「お前、俺がブラコンでも良いのか。女好きで良いのか」
またいつもの仏頂面に戻ってしまい、全く愛想が無いわね、と失礼なことを考える。
「別にどうでも良いわよそんなの。ブラコンだろうがシスコンだろうが、えーっと。まあ、何コンだろうが」
「気を利かせたつもりか」
「うるさいなぁ」
こちとら反応に困るのよ、と露李も唇を尖らせた。
「コンプレックスシリーズは良いとして、女好きは将来困るんだぞ」
「何よ、将来って」
そう尋ねたとき、後ろで何やら盛り上がっている二人の声が聞こえた。
「へぇ、水無月さん露李ちゃんのお兄さんポジなの?大っ変だね!」
「そうだな、露李はいかんせん天然な所があるからな、だが、それも可愛いと思うのだ」
「あ、分かるー。手のかかる子ほど何か愛しいよねー。疾風も昔は─」
「貴様、同性愛者か?俺には分からないが」
「ん?弟としてだよ。恋愛対象はバッチリ女の子」
「ほう、そうか。どうでも良いが──いや、どうでも良くない」
そこまで楽しげだった水無月の表情が一気に険しくなり、小刀を取り出す。
さすがに炎雷鬼を出すことはないが。
「これ以上、敵が増えるのは困るからな。今のうちに貴様を消しておくのが筋というものだろう」
チャ、と軽い音をさせて小刀を構える。
「氷紀兄様!何してるの!」
慌てて水無月の腕を掴み、小刀を仕舞わせた。
必死な表情の露李に、水無月は状況におおよそ似つかわしくない心配そうな、少し厳しい顔をする。

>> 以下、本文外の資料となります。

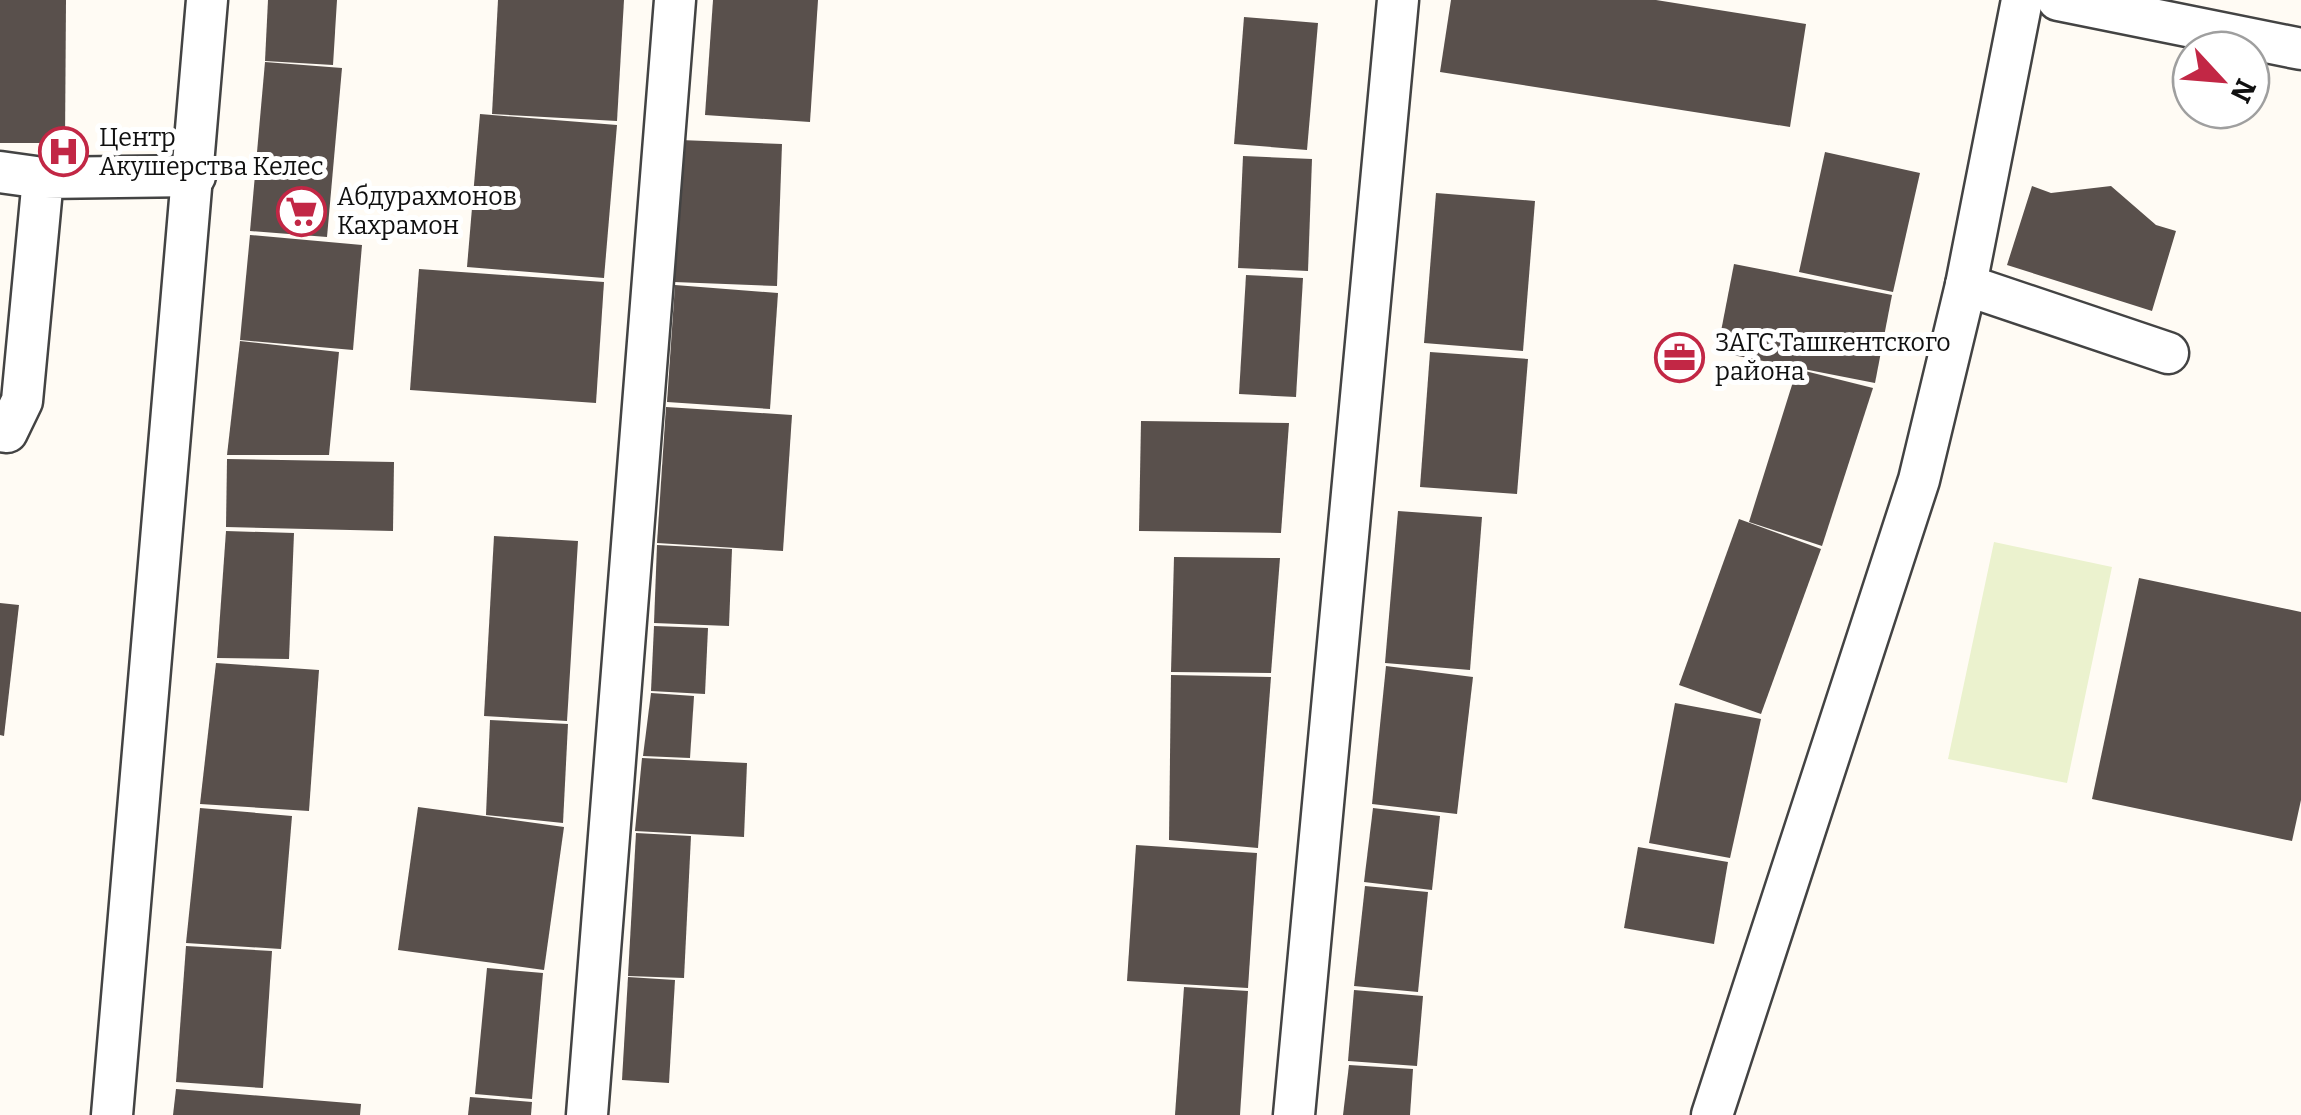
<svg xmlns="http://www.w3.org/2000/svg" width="2301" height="1115" viewBox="0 0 2301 1115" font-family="Bitter,serif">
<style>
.pitch{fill:#ebf2ce}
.building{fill:#59504c}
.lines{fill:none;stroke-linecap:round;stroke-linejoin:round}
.minor-casing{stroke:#434343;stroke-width:45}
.minor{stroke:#fff;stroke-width:40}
.labels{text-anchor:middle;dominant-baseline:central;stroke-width:10;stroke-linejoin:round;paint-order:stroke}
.poi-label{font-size:25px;fill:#101010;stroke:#fff;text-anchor:start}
</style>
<rect width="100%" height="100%" fill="#fffbf4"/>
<path class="pitch" d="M 1994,542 L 2112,567 L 2067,783 L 1948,759 Z"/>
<g class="building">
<path d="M 0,0 L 66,0 L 65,143 L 0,143 Z"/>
<path d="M 268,0 L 337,0 L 333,65 L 265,61 Z"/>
<path d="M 498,0 L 624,0 L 617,121 L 492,114 Z"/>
<path d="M 713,0 L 818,0 L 810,122 L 705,115 Z"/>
<path d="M 1451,0 L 1656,0 L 1806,24 L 1790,127 L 1440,72 Z"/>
<path d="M 1244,17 L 1318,23 L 1307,150 L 1234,144 Z"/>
<path d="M 265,62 L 342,68 L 327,237 L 250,231 Z"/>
<path d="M 480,114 L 617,125 L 604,278 L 467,267 Z"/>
<path d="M 680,140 L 782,144 L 777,286 L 674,282 Z"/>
<path d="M 1825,152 L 1920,173 L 1893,292 L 1799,272 Z"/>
<path d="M 1243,156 L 1312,159 L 1308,271 L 1238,268 Z"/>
<path d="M 2032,186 L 2051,193 L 2111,186 L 2156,225 L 2176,231 L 2152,311 L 2007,265 Z"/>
<path d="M 1436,193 L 1535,201 L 1523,351 L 1424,343 Z"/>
<path d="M 250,235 L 362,245 L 353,350 L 240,340 Z"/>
<path d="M 1734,264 L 1892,295 L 1875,383 L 1717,352 Z"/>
<path d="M 419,269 L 604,282 L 596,403 L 410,390 Z"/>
<path d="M 1246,275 L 1303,278 L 1296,397 L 1239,394 Z"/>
<path d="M 675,285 L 778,293 L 770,409 L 667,402 Z"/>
<path d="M 240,341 L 339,352 L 329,455 L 227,455 Z"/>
<path d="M 1430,352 L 1528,359 L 1517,494 L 1420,487 Z"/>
<path d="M 1797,369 L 1873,388 L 1822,546 L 1749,522 Z"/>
<path d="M 666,407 L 792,415 L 783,551 L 657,543 Z"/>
<path d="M 1141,421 L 1289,423 L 1281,533 L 1139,531 Z"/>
<path d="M 227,459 L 394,462 L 393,531 L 226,527 Z"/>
<path d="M 1398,511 L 1482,517 L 1470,670 L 1385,663 Z"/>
<path d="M 1739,519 L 1821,549 L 1761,714 L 1679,685 Z"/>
<path d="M 226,531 L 294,533 L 289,659 L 217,658 Z"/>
<path d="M 494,536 L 578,541 L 567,721 L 484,716 Z"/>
<path d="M 657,545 L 732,549 L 729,626 L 654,623 Z"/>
<path d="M 1174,557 L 1280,558 L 1271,673 L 1171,672 Z"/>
<path d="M 2139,578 L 2301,612 L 2301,800 L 2292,841 L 2092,799 Z"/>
<path d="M 0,603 L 19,605 L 4,736 L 0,735 Z"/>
<path d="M 654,626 L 708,628 L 705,694 L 651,691 Z"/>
<path d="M 216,663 L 319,670 L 309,811 L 200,804 Z"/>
<path d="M 1386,666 L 1473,677 L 1457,814 L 1372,804 Z"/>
<path d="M 1171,675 L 1271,677 L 1258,848 L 1169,840 Z"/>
<path d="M 651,693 L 694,696 L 690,758 L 643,756 Z"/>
<path d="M 1675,703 L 1761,719 L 1730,858 L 1649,843 Z"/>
<path d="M 490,720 L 568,724 L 563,823 L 486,815 Z"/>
<path d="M 642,758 L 747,763 L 744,837 L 635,831 Z"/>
<path d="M 418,807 L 564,827 L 544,970 L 398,950 Z"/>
<path d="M 200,808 L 292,816 L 281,949 L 186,943 Z"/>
<path d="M 1373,808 L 1440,816 L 1432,890 L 1364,882 Z"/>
<path d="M 636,833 L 691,836 L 684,978 L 628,976 Z"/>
<path d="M 1136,845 L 1257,853 L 1248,988 L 1127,981 Z"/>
<path d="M 1638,847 L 1728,862 L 1714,944 L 1624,928 Z"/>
<path d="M 1365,886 L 1428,892 L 1418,992 L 1354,986 Z"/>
<path d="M 186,946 L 272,951 L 263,1088 L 176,1082 Z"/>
<path d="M 487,968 L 543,973 L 532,1099 L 475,1094 Z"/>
<path d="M 628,977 L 675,980 L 669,1083 L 622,1080 Z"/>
<path d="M 1184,987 L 1248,991 L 1240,1115 L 1175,1115 Z"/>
<path d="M 1354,990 L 1423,996 L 1417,1066 L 1348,1061 Z"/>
<path d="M 1349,1065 L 1413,1069 L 1410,1115 L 1343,1115 Z"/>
<path d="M 176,1089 L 361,1104 L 360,1115 L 173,1115 Z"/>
<path d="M 470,1097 L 532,1102 L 531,1115 L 468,1115 Z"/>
</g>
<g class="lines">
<defs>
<g id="minor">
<path d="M 2058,0 L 2301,49"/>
<path d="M 0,172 L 43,178"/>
<path d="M 1966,285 L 2168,353"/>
<path d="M 0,431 L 7,432 L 22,401 L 43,178 L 195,176"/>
<path d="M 112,1115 L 207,0"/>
<path d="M 587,1115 L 675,0"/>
<path d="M 1294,1115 L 1398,0"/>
<path d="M 1712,1115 L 1919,480 L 1966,285 L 2022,0"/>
</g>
</defs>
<use href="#minor" class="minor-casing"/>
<use href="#minor" class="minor"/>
</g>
<defs>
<symbol id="hospital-ring" viewBox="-11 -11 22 22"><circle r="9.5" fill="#fff" stroke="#c22745" stroke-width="1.5"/><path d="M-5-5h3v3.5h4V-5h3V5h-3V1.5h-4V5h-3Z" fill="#c22745"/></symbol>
<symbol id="supermarket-ring" viewBox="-11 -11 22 22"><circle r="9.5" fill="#fff" stroke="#c22745" stroke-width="1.5"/><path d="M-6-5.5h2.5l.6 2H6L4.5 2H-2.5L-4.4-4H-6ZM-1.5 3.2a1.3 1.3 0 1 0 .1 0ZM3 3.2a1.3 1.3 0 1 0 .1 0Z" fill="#c22745"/></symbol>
<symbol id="office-ring" viewBox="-11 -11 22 22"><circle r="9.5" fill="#fff" stroke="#c22745" stroke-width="1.5"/><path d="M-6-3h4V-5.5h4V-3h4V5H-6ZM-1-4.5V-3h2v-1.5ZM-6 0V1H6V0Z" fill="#c22745"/></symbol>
</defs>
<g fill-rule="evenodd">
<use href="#hospital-ring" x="36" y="124" width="55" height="55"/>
<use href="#supermarket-ring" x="274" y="184" width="55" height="55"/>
<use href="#office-ring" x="1652" y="330" width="55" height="55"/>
</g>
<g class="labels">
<g class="poi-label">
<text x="99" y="138">Центр<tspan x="99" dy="29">Акушерства Келес</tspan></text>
<text x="337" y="197">Абдурахмонов<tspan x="337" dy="29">Кахрамон</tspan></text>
<text x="1715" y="343">ЗАГС Ташкентского<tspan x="1715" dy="29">района</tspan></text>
</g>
</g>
<g transform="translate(2221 80) rotate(116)"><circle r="48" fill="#ffffff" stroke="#9f9f9f" stroke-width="2.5"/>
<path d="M0-8L18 38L0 25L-18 38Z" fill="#c22745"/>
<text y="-15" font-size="28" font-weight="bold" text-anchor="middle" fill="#101010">N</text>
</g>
</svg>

「露李。刀構えてるときに正面から来ちゃダメだって言っただろ?斬っちゃったらどうするの。全く困った子だよ」
「ごめんなさい」
水無月のペースに流された露李はもはや戦力外。
「あっれれ、姫様何しに行ったんだろー今の?」
「さあな、あいつらはいつもあんなのだ」
呆れように疾風はそちらを見やり、ふあーと溜め息をつく。
全くもって興味が失せた様子の弟に、景真は楽しげに笑った。
日の光に二人の髪が照らされて、キラキラと光っている。
碧と赤という対照的な髪色の二人は、並んでいるとどこか眩しい。
「疾風、大きくなったねー。何ヵ月かで、もう一人立ちできそうなくらい大人びたよ。お兄ちゃん寂しいなぁ」
「そうか。兄上はいつまでもガキだな」
容赦ない毒舌にぶはっと吹き出す。
「やっぱ撤回!変わんないよ、お前。ほんっと素直じゃないんだからー」
語尾にハートマークでも付きそうな声色に顔をしかめ、疾風は無言で露李たちの方へ歩いていく。
「おいそろそろ露李を解放したらどうだ」
「何だ貴様、殺されたいのか?」
物騒な会話だねー、と景真も独りごちる。